Imagine what life would be like without the problems you have. What would you see yourself doing that’s different? How would that transform the way you feel each day? What difference would that make for you and the people you love?
If these questions seem strange or challenging, things may have been difficult for so long that you can’t imagine the answers. But take another moment to think: What would your life be like without low mood, self-doubt and other problems that hold you back? With all your strengths at work and dearest hopes come true?
The hope and positivity these questions point towards lie at the heart of Solution Focused Brief Therapy (SFBT), the approach I use in my counselling work in Bath, UK. With my own experience of overcoming depression in the past, I’m passionate about how SFBT helps people re-connect with hope, self-belief, and a sense of power to make changes they want for their lives.

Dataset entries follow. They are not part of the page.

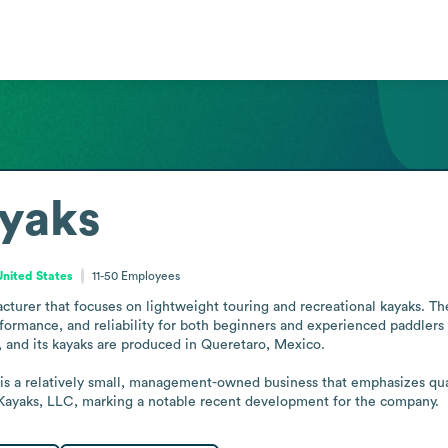
ayaks
nited States
11-50
Employees
cturer that focuses on lightweight touring and recreational kayaks. Th
ormance, and reliability for both beginners and experienced paddlers o
 and its kayaks are produced in Queretaro, Mexico.

 is a relatively small, management-owned business that emphasizes qual
e Kayaks, LLC, marking a notable recent development for the company.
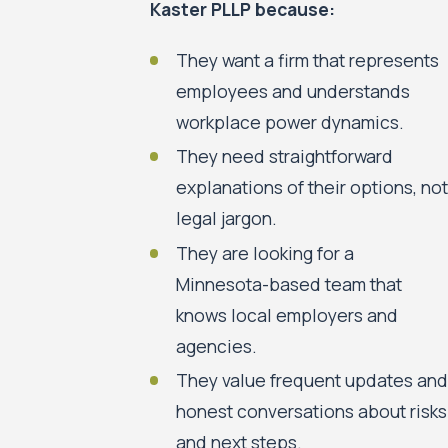
Kaster PLLP because:
They want a firm that represents
employees and understands
workplace power dynamics.
They need straightforward
explanations of their options, not
legal jargon.
They are looking for a
Minnesota-based team that
knows local employers and
agencies.
They value frequent updates and
honest conversations about risks
and next steps.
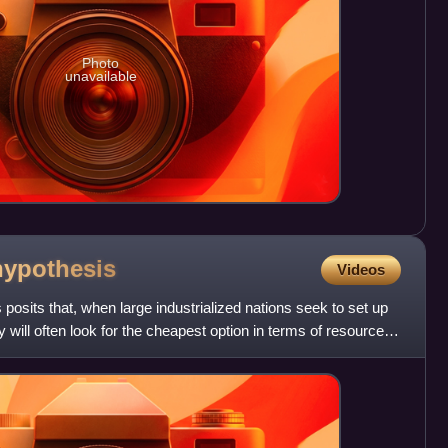
Photo
unavailable
hypothesis
Videos
posits that, when large industrialized nations seek to set up
ey will often look for the cheapest option in terms of resources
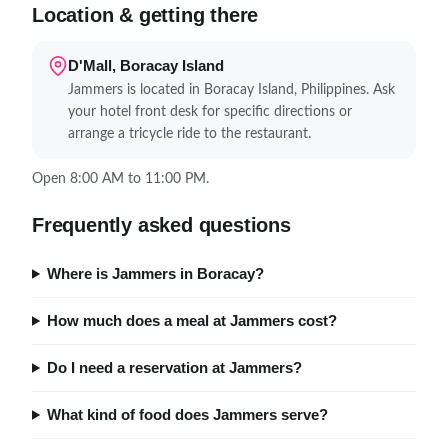
Location & getting there
D'Mall, Boracay Island
Jammers is located in Boracay Island, Philippines. Ask
your hotel front desk for specific directions or
arrange a tricycle ride to the restaurant.
Open 8:00 AM to 11:00 PM.
Frequently asked questions
Where is Jammers in Boracay?
How much does a meal at Jammers cost?
Do I need a reservation at Jammers?
What kind of food does Jammers serve?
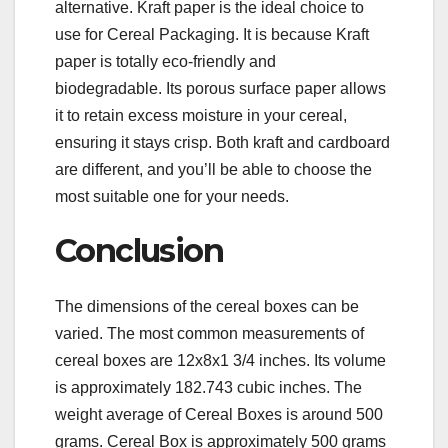
alternative. Kraft paper is the ideal choice to
use for Cereal Packaging. It is because Kraft
paper is totally eco-friendly and
biodegradable. Its porous surface paper allows
it to retain excess moisture in your cereal,
ensuring it stays crisp. Both kraft and cardboard
are different, and you’ll be able to choose the
most suitable one for your needs.
Conclusion
The dimensions of the cereal boxes can be
varied. The most common measurements of
cereal boxes are 12x8x1 3/4 inches. Its volume
is approximately 182.743 cubic inches. The
weight average of Cereal Boxes is around 500
grams. Cereal Box is approximately 500 grams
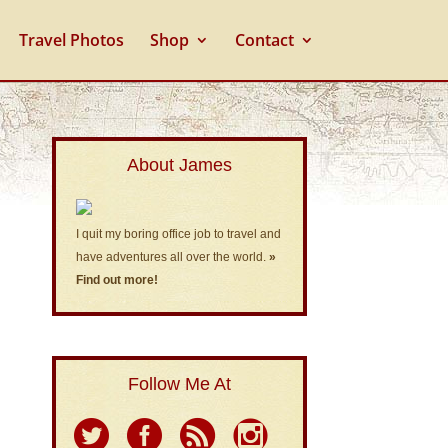
Travel Photos
Shop
Contact
About James
I quit my boring office job to travel and
have adventures all over the world.
»
Find out more!
Follow Me At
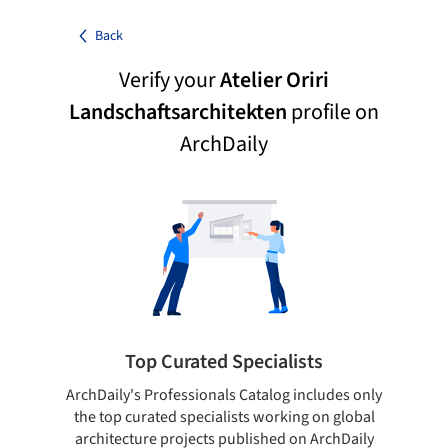
Back
Verify your
Atelier Oriri
Landschaftsarchitekten
profile on
ArchDaily
Top Curated Specialists
ArchDaily's Professionals Catalog includes only
Sho
the top curated specialists working on global
t
architecture projects published on ArchDaily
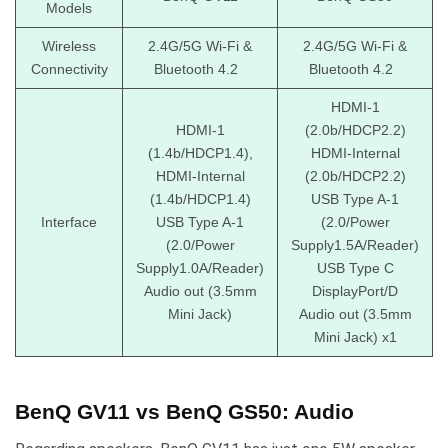
Models
Wireless
2.4G/5G Wi-Fi &
2.4G/5G Wi-Fi &
Connectivity
Bluetooth 4.2
Bluetooth 4.2
HDMI-1
HDMI-1
(2.0b/HDCP2.2)
(1.4b/HDCP1.4),
HDMI-Internal
HDMI-Internal
(2.0b/HDCP2.2)
(1.4b/HDCP1.4)
USB Type A-1
Interface
USB Type A-1
(2.0/Power
(2.0/Power
Supply1.5A/Reader)
Supply1.0A/Reader)
USB Type C
Audio out (3.5mm
DisplayPort/D
Mini Jack)
Audio out (3.5mm
Mini Jack) x1
BenQ GV11 vs BenQ GS50: Audio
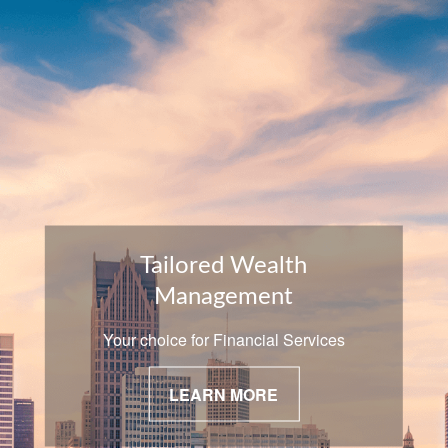
Tailored Wealth
Management
Your choice for Financial Services
LEARN MORE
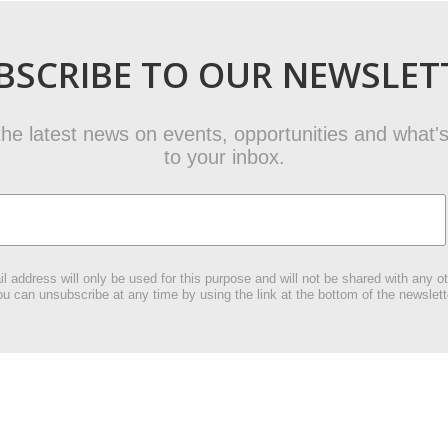
BSCRIBE TO OUR NEWSLET
t the latest news on events, opportunities and what's
to your inbox.
l address will only be used for this purpose and will not be shared with any ot
u can unsubscribe at any time by using the link at the bottom of the newslett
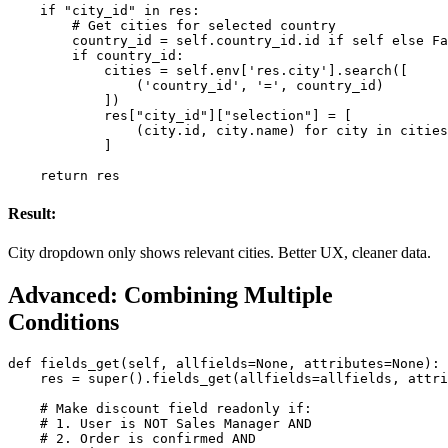
    if "city_id" in res:

        # Get cities for selected country

        country_id = self.country_id.id if self else Fa
        if country_id:

            cities = self.env['res.city'].search([

                ('country_id', '=', country_id)

            ])

            res["city_id"]["selection"] = [

                (city.id, city.name) for city in cities

            ]

    return res
Result:
City dropdown only shows relevant cities. Better UX, cleaner data.
Advanced: Combining Multiple
Conditions
def fields_get(self, allfields=None, attributes=None):

    res = super().fields_get(allfields=allfields, attri
    # Make discount field readonly if:

    # 1. User is NOT Sales Manager AND

    # 2. Order is confirmed AND
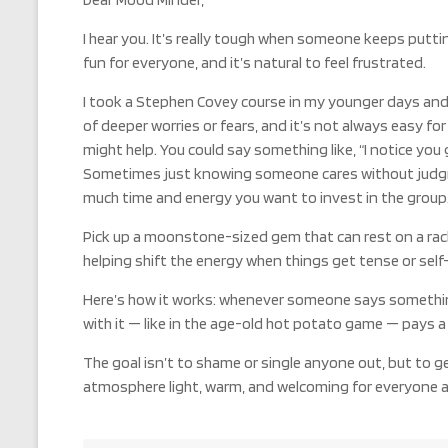
I hear you. It’s really tough when someone keeps putt
fun for everyone, and it’s natural to feel frustrated.
I took a Stephen Covey course in my younger days and w
of deeper worries or fears, and it’s not always easy fo
might help. You could say something like, “I notice you 
Sometimes just knowing someone cares without judgment
much time and energy you want to invest in the group
Pick up a moonstone-sized gem that can rest on a rack
helping shift the energy when things get tense or self-c
Here’s how it works: whenever someone says something
with it — like in the age-old hot potato game — pays a l
The goal isn’t to shame or single anyone out, but to g
atmosphere light, warm, and welcoming for everyone at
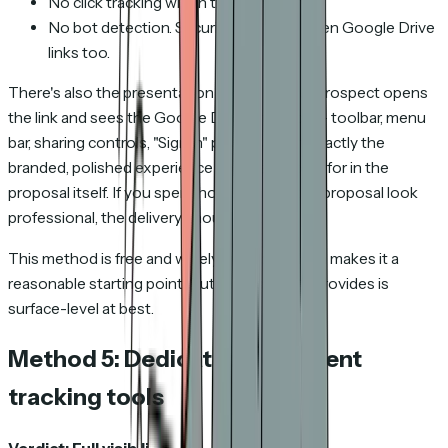
No click tracking within the document.
No bot detection. Security scanners open Google Drive
links too.
There's also the presentation problem. Your prospect opens
the link and sees the Google Drive interface — toolbar, menu
bar, sharing controls, "Sign in" prompts. Not exactly the
branded, polished experience you were going for in the
proposal itself. If you spent hours making the proposal look
professional, the delivery should match.
This method is free and widely available, which makes it a
reasonable starting point. But the visibility it provides is
surface-level at best.
Method 5: Dedicated document
tracking tools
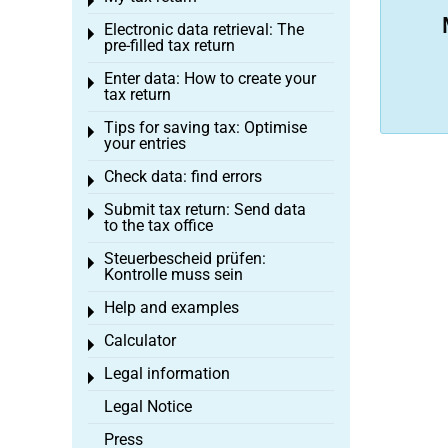
Toggle menu
Electronic data retrieval: The
Toggle menu
pre-filled tax return
Enter data: How to create your
Toggle menu
tax return
Tips for saving tax: Optimise
Toggle menu
your entries
Check data: find errors
Toggle menu
Submit tax return: Send data
Toggle menu
to the tax office
Steuerbescheid prüfen:
Toggle menu
Kontrolle muss sein
Help and examples
Toggle menu
Calculator
Toggle menu
Legal information
Toggle menu
Legal Notice
Press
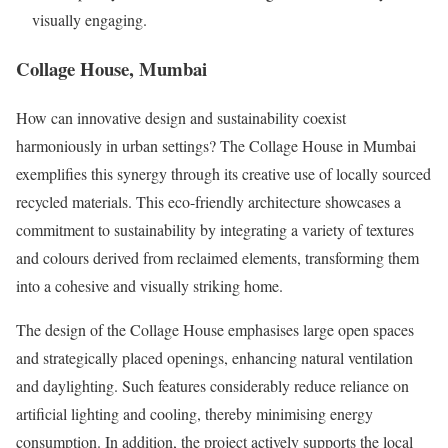
visually engaging.
Collage House, Mumbai
How can innovative design and sustainability coexist
harmoniously in urban settings? The Collage House in Mumbai
exemplifies this synergy through its creative use of locally sourced
recycled materials. This eco-friendly architecture showcases a
commitment to sustainability by integrating a variety of textures
and colours derived from reclaimed elements, transforming them
into a cohesive and visually striking home.
The design of the Collage House emphasises large open spaces
and strategically placed openings, enhancing natural ventilation
and daylighting. Such features considerably reduce reliance on
artificial lighting and cooling, thereby minimising energy
consumption. In addition, the project actively supports the local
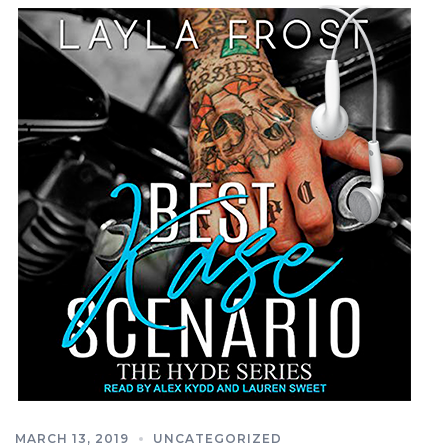
MARCH 13, 2019
UNCATEGORIZED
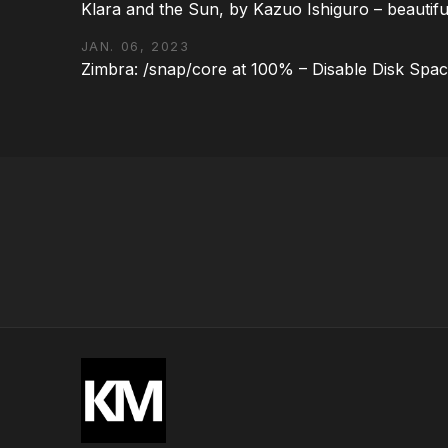
Klara and the Sun, by Kazuo Ishiguro – beautifu
JAN. 06, 2023
Zimbra: /snap/core at 100% – Disable Disk Spa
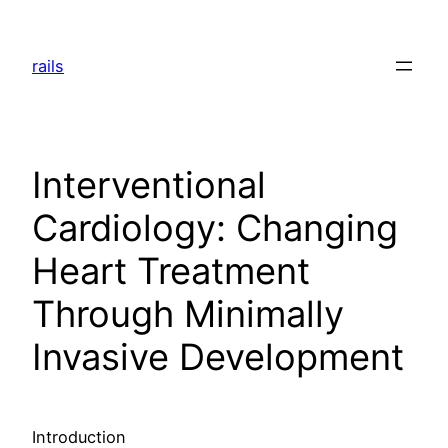
Skip
to
rails
content
Interventional
Cardiology: Changing
Heart Treatment
Through Minimally
Invasive Development
Introduction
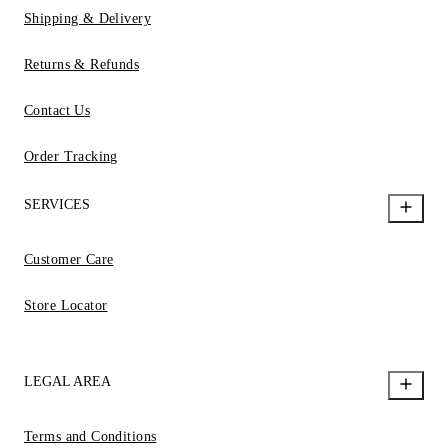
Shipping & Delivery
Returns & Refunds
Contact Us
Order Tracking
SERVICES
Customer Care
Store Locator
LEGAL AREA
Terms and Conditions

What is Solution Focused Brief Therapy?
SFBT is a type psychotherapy developed in the 1980s at the Brief Family Therapy Centre in Milwaukee. Here, researchers and mental health professionals worked to find a new kind of therapy that would treat mental health problems better and faster than existing methods. To do this, they studied psychotherapy sessions, looking for all those interactions between client and therapist that led to positive results. SFBT includes all these interactions in a framework of techniques that make up the Solution Focused approach.
What makes SFBT different from other therapies?
What researchers found worked best in therapy explains how SFBT is different from traditional, past- and problem-focused approaches. SFBT focuses on exploring, not the cause and history of past problems, but life as the person wants it to be, with personal resources that they can use to get it. Solution Focused therapists assume:
- You don’t need to explore past problems to find solutions that improve the future
- People have personal strengths and resources they can use to improve their lives
- There are always times when the problem (no matter how big) is less, or not there at all
- Learning from these times helps you do more of what works in future
- Small positive changes lead to ripple effects of positive change
- Solutions for large problems work best when they start small
What does SFBT feel like to do?
Being in an SFBT session is an active, involving experience that helps people see things in a new and positive way. Solution Focused therapists use a range of resource-focused questions and techniques that allow people to build a detailed map of the life they’d like to be living and changes that can help them move towards that life, even after just one session. At the same time, Solution Focused therapists help people explore the past and present, to find personal strengths and resources they can use to start living the life they want. All this makes SFBT feel empowering and positive to do.
What if I want to talk about my problems?
That doesn’t mean there isn’t the chance for people to talk about past challenges. This is especially important for those who’ve never been able to share difficult or traumatising experiences they’ve had. But a Solution Focused therapist doesn’t assume every client wants to do this, and also wants to make sure that people are allowed to see clearly what they’ve done in the past that they can be proud of and want to continue in future.
How well does SFBT work?
There are many different kinds of therapy currently for people with mental health difficulties and research shows that no one type works better than any another. Some work well for some people, others less so. But SFBT, which research shows is as effective as other approaches, is also shown to be more efficient, giving people results they want often in just six sessions or less. SFBT also enhances positive affect. In other words, it feels good, allowing people to avoid painful negative emotion associated with exploring problems from the past. Critics say that by focusing on finding solutions, SFBT doesn’t allow ‘real transformation’, which they argue comes only by exploring problems in the past. My own experience as a counsellor shows me this isn’t the case. What I see is that SFBT helps people develop their own unique personal solutions for problems they have, so they can break with past patterns and live more happily at last.